9日午前11時、東京・新宿の「YOAJUNG(ヨアジョン)」新大久保店。営業開始から30分で、店内はすでに現地の客でいっぱいになっていた。店の外にも長い列ができており、スタッフたちは客に注文票を配り、希望するメニューを事前に記入してもらっていた。
韓国のアイスクリームブランド「ヨアジョン」は、ヨーグルトアイスクリームの上に巣蜜(コムハニー)や果物など、さまざまなトッピングをのせて食べる店で、新宿だけでも徒歩10分圏内に2店舗を構えている。この日、現場で会ったナカジマさん(23)は、「好きなK-POPアイドル『NMIXX(エンミックス)』のメンバーがおすすめしていた組み合わせで注文した」とし、「SNSでは韓国で流行中のデザートをよく見かけるが、日本にも(ヨアジョンの)チェーン店ができたので、時々買って食べている」と話した。
Kコンテンツの拡大とともに、Kフードのカテゴリーも多様化している。特にチキンやサムギョプサルを超え、ドバイもちもちクッキーやヨーグルトアイスクリームなど、韓国式にアレンジしたデザートが海外で人気を集め、関連フランチャイズの店舗拡大も加速している。
ヨアジョンは昨年7月、大阪コリアタウンに日本1号店をオープンして以降、1年も経たないうちに日本国内で15店舗を展開している。昨年12月に日本に初進出したヨーグルトアイスクリームブランド「ヨーグルトパープル」も、進出から3カ月で日本国内の店舗数を7店舗まで増やした。昨年、東京・青山に1号店をオープンしたエッグサンドイッチブランド「EGGDROP(エッグドロップ)」は、来年7月、福岡空港国内線ターミナルに追加店舗を出店する。
北米地域では、あんパンや生クリームパンなど韓国式のパンを販売するKベーカリーブランドが勢力を広げている。サンミダンホールディングス(旧SPCグループ)が運営する「パリバゲット」は今月10日時点で293店舗、CJフードビルが運営する「トゥレジュール」は先月18日時点で200店舗を米国で展開している。
韓国の農林畜産食品部が2月に発表した「2025年外食企業海外進出実態調査」によると、昨年、海外に進出している外食業種のうち、製パン業・その他飲料・コーヒー専門店は全体の31.3%を占めた。

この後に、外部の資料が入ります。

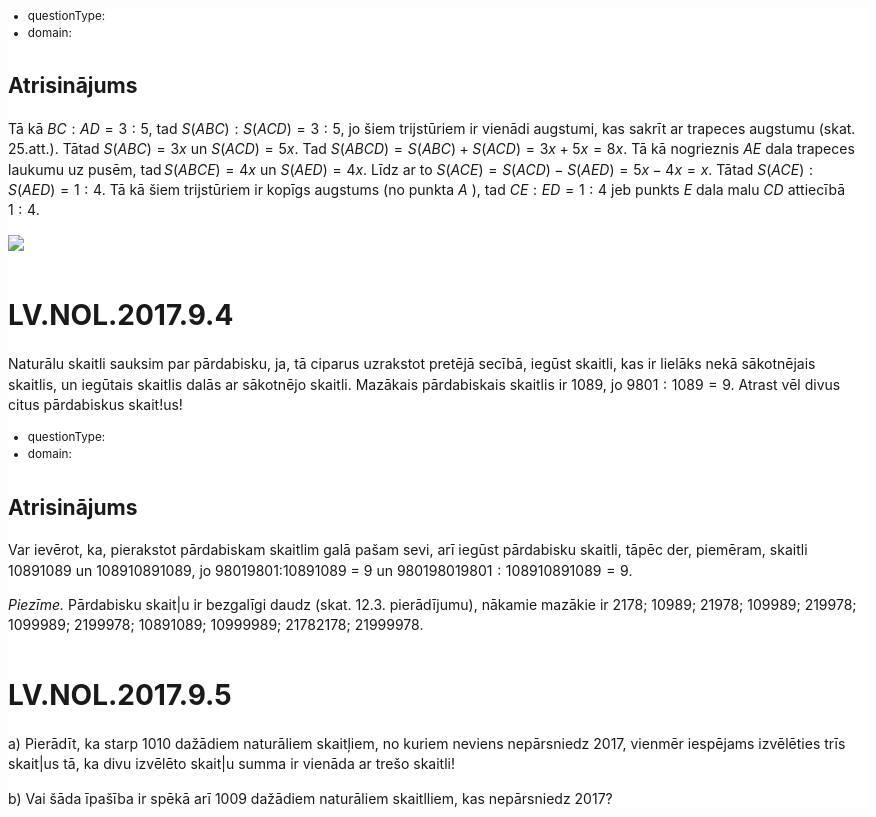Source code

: <small>

* questionType:
* domain:

</small>


## Atrisinājums

Tā kā $B C: A D=3: 5$, tad $S(A B C): S(A C D)=3: 5$, jo šiem trijstūriem ir vienādi augstumi, kas sakrīt ar trapeces augstumu (skat. 25.att.). Tātad $S(A B C)=3 x$ un $S(A C D)=5 x$. Tad $S(A B C D)=S(A B C)+S(A C D)=3 x+5 x=8 x$. Tā kā nogrieznis $A E$ dala trapeces laukumu uz pusēm, $\operatorname{tad} S(A B C E)=4 x$ un $S(A E D)=4 x$. Līdz ar to $S(A C E)=S(A C D)-S(A E D)=5 x-4 x=x$. Tātad
$S(A C E): S(A E D)=1: 4$. Tā kā šiem trijstūriem ir kopīgs augstums (no punkta $A$ ), tad $C E: E D=1: 4$ jeb punkts $E$ dala malu $C D$ attiecībā $1: 4$.

![](https://cdn.mathpix.com/cropped/2024_07_25_478571ed15087b6bfe03g-10.jpg?height=261&width=324&top_left_y=292&top_left_x=889)



# <lo-sample/> LV.NOL.2017.9.4

Naturālu skaitli sauksim par pārdabisku, ja, tā ciparus uzrakstot pretējā secībā, iegūst skaitli, kas ir lielāks nekā sākotnējais skaitlis, un iegūtais skaitlis dalās ar sākotnējo skaitli. Mazākais pārdabiskais skaitlis ir 1089, jo $9801: 1089=9$. Atrast vēl divus citus pārdabiskus skait!us!

<small>

* questionType:
* domain:

</small>


## Atrisinājums

Var ievērot, ka, pierakstot pārdabiskam skaitlim galā pašam sevi, arī iegūst pārdabisku skaitli, tāpēc der, piemēram, skaitli 10891089 un 108910891089, jo 98019801:10891089 = 9 un $980198019801: 108910891089=9$.

*Piezīme.* Pārdabisku skait|u ir bezgalīgi daudz (skat. 12.3. pierādījumu), nākamie mazākie ir 2178; 10989; 21978; 109989; 219978; 1099989; 2199978; 10891089; 10999989; 21782178; 21999978.



# <lo-sample/> LV.NOL.2017.9.5

a) Pierādīt, ka starp 1010 dažādiem naturāliem skaitļiem, no kuriem neviens nepārsniedz 2017, vienmēr iespējams izvēlēties trīs skait|us tā, ka divu izvēlēto skait|u summa ir vienāda ar trešo skaitli!

b) Vai šāda īpašība ir spēkā arī 1009 dažādiem naturāliem skaitlliem, kas nepārsniedz 2017?

<small>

特に昨年、海外進出ブランドのうち製パン業の店舗数は1182店舗となり、チキン専門店(1809店舗)に次いで2位を占めた。
農林畜産食品部の関係者は、「最近5年間で、日本ではチキンとKデザート(飲料)業種を中心に店舗数が68%増え、同じ期間に米国ではKベーカリーブランドを中心に韓国企業の外食市場が2倍規模に拡大した」とし、「外食先進国でKフードのカテゴリーが多様化し、製菓・製パンなどを前面に押し出して実質的な収益につながる質的成長が実現した」と説明した。
業界では、こうした流れについて、単に食べ物そのものではなく、Kカルチャー自体を消費しようとする「体験型消費」の需要と結びついた結果だと分析している。大韓貿易投資振興公社(KOTRA)東京貿易館のイ・ジンジュ氏は昨年末の報告書で、「最近、日本の若い女性層を中心にKスイーツ(K Sweets、韓国式デザート)が新たな韓流トレンドとして浮上している」とし、「日本ではSNSで話題になったKスイーツに対する消費需要が強く、実店舗への来店や購入につながるケースも増えている」と言及した。